Point of View
The long goodbye
I listen for breathing. I feel for movement. A slow, low hush comes from within—then nothing. I had performed the same process numerous times in the four months since I'd started my internal medicine residency, but this time it was different.
I look up at the tired, scared man staring at me and say, "She's left us." The young woman at his side states, "She's in a better place now, Daddy." Then they both break into tears. This is news I have delivered before, but nothing prepared me to tell it to my dad and my sister. I gently close my mother's mouth. Her face is so pale—very different from the face in the photos adorning the walls of her bedroom, where angels hang everywhere and a cross prominently oversees it all. So much love . . .
I compose myself and head for the phone—many people to call. Methodically, the numbers are dialed, the news delivered, and the arrangements discussed.
The Point of View essay provides personal insight or opinion on some issue in medicine or science. Guardiano is a rheumatologist at Dartmouth-Hitchcock Keene. This piece is adapted from one originally published in the April 7, 2009, Annals of Internal Medicine.

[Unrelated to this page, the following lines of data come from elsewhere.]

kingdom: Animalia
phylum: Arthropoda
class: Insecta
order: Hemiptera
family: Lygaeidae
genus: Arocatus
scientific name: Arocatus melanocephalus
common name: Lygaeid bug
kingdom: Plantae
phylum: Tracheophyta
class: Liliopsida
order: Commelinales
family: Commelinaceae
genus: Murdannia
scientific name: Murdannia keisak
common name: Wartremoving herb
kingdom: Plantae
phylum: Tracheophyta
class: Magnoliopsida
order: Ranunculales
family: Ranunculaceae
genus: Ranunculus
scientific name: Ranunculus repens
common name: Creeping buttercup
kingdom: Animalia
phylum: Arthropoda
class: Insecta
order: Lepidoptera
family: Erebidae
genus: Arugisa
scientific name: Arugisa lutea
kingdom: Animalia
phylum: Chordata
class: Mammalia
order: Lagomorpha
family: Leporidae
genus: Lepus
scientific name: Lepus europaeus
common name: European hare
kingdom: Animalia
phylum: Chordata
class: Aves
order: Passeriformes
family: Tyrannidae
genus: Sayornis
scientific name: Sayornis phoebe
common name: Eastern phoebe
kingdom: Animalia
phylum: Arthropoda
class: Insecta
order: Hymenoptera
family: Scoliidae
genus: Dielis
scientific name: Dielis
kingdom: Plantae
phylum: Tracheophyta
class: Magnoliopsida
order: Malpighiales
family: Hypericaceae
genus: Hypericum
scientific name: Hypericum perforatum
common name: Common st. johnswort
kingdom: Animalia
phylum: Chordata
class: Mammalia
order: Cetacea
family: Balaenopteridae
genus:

Cancer: I thought I had said "goodbye" long before. My mother's unremitting headaches, double vision, and history of breast cancer had prompted me as a fourth-year medical student to call her doctor to request a computed tomography. "I really don't think this is viral," I said. "She has double vision." My then-fiance, a fellow medical student, and I both understood the course ahead when we saw the scan studded with masses in her brain. "How is she even speaking?" I asked her radiation oncologist.
We moved up the date of our wedding. She made it. On the eve of our original date, she was admitted to the hospital with a deep venous thrombosis. She saw my sister graduate from college and get engaged on the same day. She even made it to our medical school graduation despite horrific back pain.
I started my internship with great reservations, but she would not let me delay my training. My sister had taken leave from her job so she could help care for Mom. The guilt I had about not doing the same was crippling at times, but I heeded her wishes.
Ready: One morning I received a phone call from her. "Sher," she said, "you haven't gotten the clothes ready."
"What do you mean, Mom?"
"I see her. That little blonde 'pill' keeps running around my bed." Little did she know, or maybe she did, that six and nine years later I'd have two beautiful little blond "pills" of my own. She dreamt vividly and, I believe, lived 30 years during those last few weeks.
My mom was meant to be a grandmother like no one else I know. When I was a child, she would talk about how she couldn't wait to be a "grandma." In the meantime, she lived for my sister and me. She never missed a band concert, play, ball game, or ski meet. She encouraged us to never quit, even when we weren't successful. She'd say, "Sometimes it's not the outcome that is important." She hadn't wanted me to become a doctor. She worried about what kind of life I'd have. Would I find love? Would I have time for kids? Would I be happy? She stopped worrying after she met Rob. She knew that, together, he and I could accomplish anything.
Flying home to Maine on post-call days only to return right before my next shift was taxing but necessary. My dad and sister were exhausted by caring for her and trying to understand what was happening. We were inundated with calls from worried family members. During one conversation, I was asked, "What do the doctors say?" I felt like screaming, "I'll tell you what this doctor says. She's dying. She is not going to get better, no matter what I or anyone else does!" But what I actually said was, "Be prepared to come at any time."
I know he felt I had taken his hope away, but my mother had made it clear she did not want to go into the hospital again.
During one of my visits home, she began having seizures. I called her doctor and we picked up some carbamazepine. I didn't take her to chemotherapy the following day. "What are you doing? She needs that to get better!" my father huffed.
Hospice: "No, Dad," I said. "It's done. Hospice is coming tomorrow." He didn't talk to me for two days. I know he felt I had taken his hope away, but my mother had made it clear she did not want to go into the hospital again. My dad did not comprehend the odds when the oncologist had said, "She might have a 10% chance of surviving another few months with another round of chemotherapy." All my dad heard was, "She has a chance."
A week later, I was giving her lorazepam every two hours to control the seizures, since she could no longer swallow the carbamazepine. Her morphine dose needed continual adjustment because every time we moved her, she winced in pain. We swabbed her dry mouth constantly, hoping to keep her comfortable. It was just a matter of time.
We cared for her and for each other in shifts, with the help of the amazing hospice nurses. My sister was the spitting image of Mom in looks and personality—beautiful, warm, caring, emotionally transparent, and outgoing. I'm more like Dad—stoic and quiet—though before Mom got sick we were not very close. We never asked "Why?" Together we prayed. We cried. We loved. We changed.
The mottling began on her knees and buttocks, and I told my dad and sister the end was nearing. The three of us were curled up on my parents' bed that Sunday night, watching Mom's favorite show, Touched by an Angel, as she lay in a hospital bed beside us. All day the death rattle rang. I think I had actually drifted off to sleep when I suddenly realized I no longer heard the rattle. I got up, took my stethoscope, and listened.
It had been the longest goodbye and I am still saying it.